No dia seguinte, antes mesmo de tomar o café da manhã, Amelita se pôs a escrever uma carta para o condenado. “Hector”, era assim que ele se chamava, “sei que você vai gostar de saber que alguém é capaz de te entender. Meu pai era um homem excepcional, fiel e respeitoso que, assim como você, foi enganado por uma mulher volúvel e superficial. Esse tipo de mulher consegue deixar qualquer um louco! Mas, por favor acredite, nem todas são assim. Farei o possível para ajudar você a esquecer seu sofrimento. Sua mais fiel e devotada amiga, Amelita”.

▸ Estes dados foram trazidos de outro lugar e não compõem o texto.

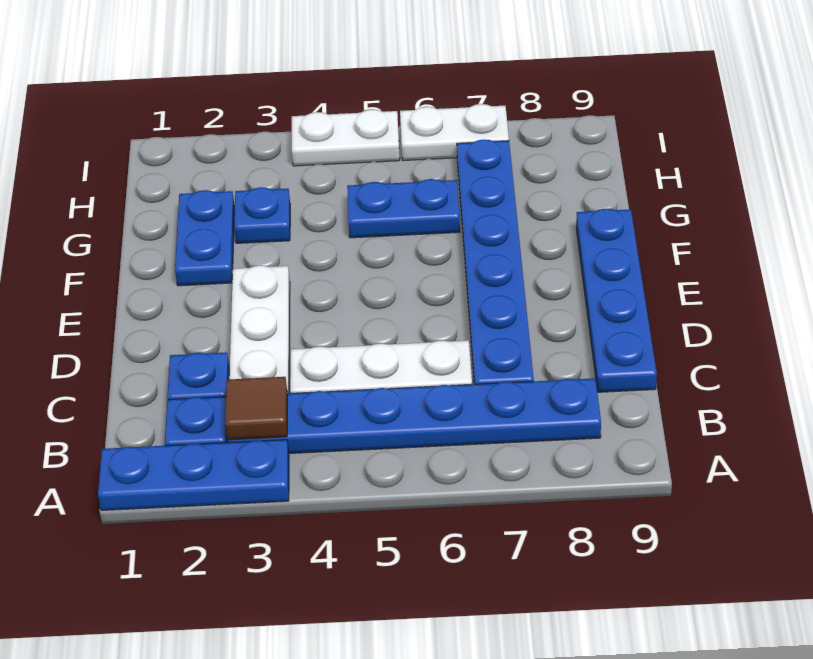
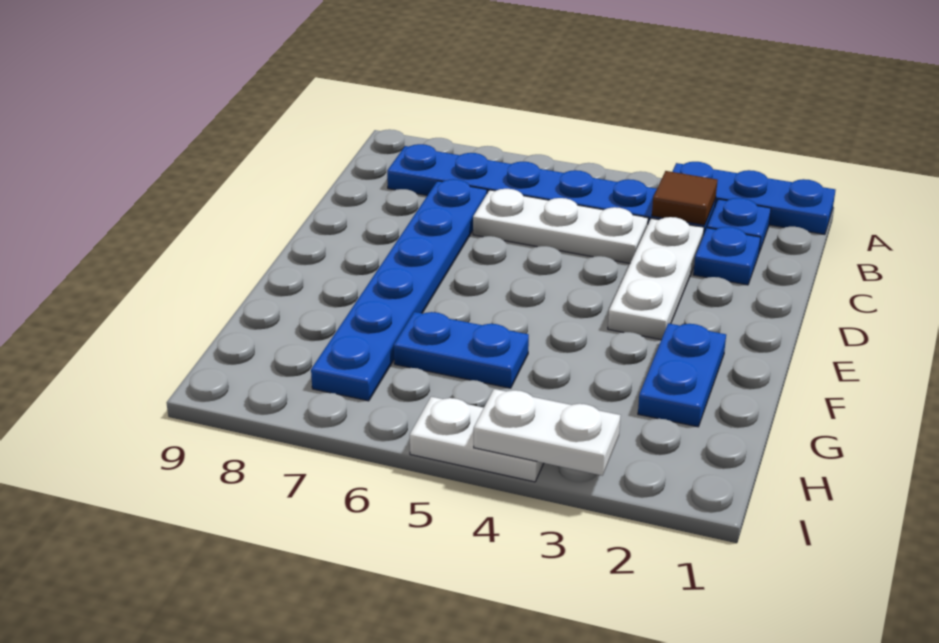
blue 1x4 plate [576,209,657,392] -> none
blue 1x1 plate [234,187,290,243] -> none
white 1x2 plate [400,104,509,160] -> white 1x2 plate moved to [474,389,621,476]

Durante os seis anos em que Hector passou na prisão, ele e Amelita se escreveram quase todo santo dia e uma intimidade logo se estabeleceu entre eles. No mesmo dia em que Hector foi libertado, eles noivaram: “Minha liberdade foi breve”, disse ele olhando para a aliança que brilhava em seu dedo, antes de se sentar com os pés para o alto e enumerar todos os pratos da culinária mendocina com os quais ele havia sonhado na prisão. Amelita passaria os primeiros meses de casada dedicada exclusivamente a atender todos os desejos do seu amor. Ele era tão lindo! E, além disso, cantava divinamente...
Certo dia, ao abrir a porta de casa, Amelita se deparou com Ramon. Ele tinha descoberto seu endereço e trazia um pacote de cartas que sua mãe escrevera para ela, mas não tinha tido coragem de enviar enquanto estava viva. Foi assim que Amelita descobriu que nem tudo era um mar de rosas entre seus pais. Juan Pablo era um homem inseguro, ciumento e violento. De pavio curto. À medida que Amelita lia e relia estas cartas, sua visão sobre o passado mudava. Ela havia decidido que a história de sua mãe não se repetiria. Ela, Amelita, saberia construir uma relação cheia de amor e respeito, não precisaria fugir com o primeiro homem que batesse a sua porta para salvar a sua pele.
Ramon reaparecia de vez em quando e, graças às conversas com ele, Amelita ia aos poucos preenchendo as lacunas no que ela conhecia da vida de sua mãe. Essas visitas, logo se tornariam os melhores momentos de uma vida, que rapidamente havia se tornado exclusivamente dedicada a lavar, passar, limpar, fazer feira, cozinhar e ver novelas. Afora isso, Amelita não podia sair com as amigas ou se arrumar com esmero sem que Hector proferisse uma torrente de impropérios. O incessante ir e vir de Ramon, com suas latas de biscoitos, álbuns de fotografias e um rol interminável de histórias também vinha despertando nele um ódio crescente. Logo os impropérios foram substituídos por tapas e estes, por socos. Amelita, contudo, já sabia o que deveria fazer para acabar com toda esta violência.
Naquele dia, Ramon e Amelita se encontrariam em frente à banca que vendia empanadas de carne. Ela fugiria levando consigo duas mudas de roupas, e nada mais. Mas ao pular a janela de casa, ela foi surpreendida por Hector. Poucas horas mais tarde, a polícia e as camionetes das emissoras de TV cercaram o prédio, e as notícias sobre o assassinato da esposa infiel começavam a ser divulgadas. Aos poucos, formou-se um ajuntamento de mulheres na calçada que, munidas de cartazes, gritavam frases de apoio ao marido traído. “Que pouca vergonha, uma história destas. Fugir com o amante da sua mãe! Onde este mundo vai parar?”, disse uma destas mulheres ao repórter do jornal da noite, enquanto as demais esperavam aflitas pela saída do assassino. O porteiro, que assistia a toda esta cena junto ao vendedor de empanadas, murmurou desanimado "A verdadeira história está prestes a ser reescrita pelos sobreviventes".